Work to be completed: Copy out every record exactly.

Provided entries:
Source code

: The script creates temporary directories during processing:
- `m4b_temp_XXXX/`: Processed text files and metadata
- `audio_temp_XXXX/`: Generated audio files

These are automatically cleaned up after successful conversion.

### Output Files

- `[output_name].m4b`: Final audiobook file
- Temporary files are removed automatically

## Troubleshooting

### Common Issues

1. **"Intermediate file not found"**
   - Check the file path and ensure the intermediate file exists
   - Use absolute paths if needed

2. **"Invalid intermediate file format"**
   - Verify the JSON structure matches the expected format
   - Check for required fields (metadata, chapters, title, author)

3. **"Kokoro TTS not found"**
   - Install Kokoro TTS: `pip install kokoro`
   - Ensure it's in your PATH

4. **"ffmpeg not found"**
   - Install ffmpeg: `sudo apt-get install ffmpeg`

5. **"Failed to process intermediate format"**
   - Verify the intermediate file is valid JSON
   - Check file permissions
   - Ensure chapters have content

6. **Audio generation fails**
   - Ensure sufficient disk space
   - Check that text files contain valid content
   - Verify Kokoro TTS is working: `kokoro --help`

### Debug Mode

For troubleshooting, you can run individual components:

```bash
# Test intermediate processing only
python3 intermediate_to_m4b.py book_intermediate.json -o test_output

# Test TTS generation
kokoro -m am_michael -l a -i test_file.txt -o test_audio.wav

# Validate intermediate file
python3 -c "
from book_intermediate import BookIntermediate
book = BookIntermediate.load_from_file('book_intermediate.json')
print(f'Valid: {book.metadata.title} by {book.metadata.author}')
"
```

Result of the exercise:
Source code

: The script creates temporary directories during processing:
- `m4b_temp_XXXX/`: Processed text files and metadata
- `audio_temp_XXXX/`: Generated audio files

These are automatically cleaned up after successful conversion.

### Output Files

- `[output_name].m4b`: Final audiobook file
- Temporary files are removed automatically

## Troubleshooting

### Common Issues

1. **"Intermediate file not found"**
   - Check the file path and ensure the intermediate file exists
   - Use absolute paths if needed

2. **"Invalid intermediate file format"**
   - Verify the JSON structure matches the expected format
   - Check for required fields (metadata, chapters, title, author)

3. **"Kokoro TTS not found"**
   - Install Kokoro TTS: `pip install kokoro`
   - Ensure it's in your PATH

4. **"ffmpeg not found"**
   - Install ffmpeg: `sudo apt-get install ffmpeg`

5. **"Failed to process intermediate format"**
   - Verify the intermediate file is valid JSON
   - Check file permissions
   - Ensure chapters have content

6. **Audio generation fails**
   - Ensure sufficient disk space
   - Check that text files contain valid content
   - Verify Kokoro TTS is working: `kokoro --help`

### Debug Mode

For troubleshooting, you can run individual components:

```bash
# Test intermediate processing only
python3 intermediate_to_m4b.py book_intermediate.json -o test_output

# Test TTS generation
kokoro -m am_michael -l a -i test_file.txt -o test_audio.wav

# Validate intermediate file
python3 -c "
from book_intermediate import BookIntermediate
book = BookIntermediate.load_from_file('book_intermediate.json')
print(f'Valid: {book.metadata.title} by {book.metadata.author}')
"
```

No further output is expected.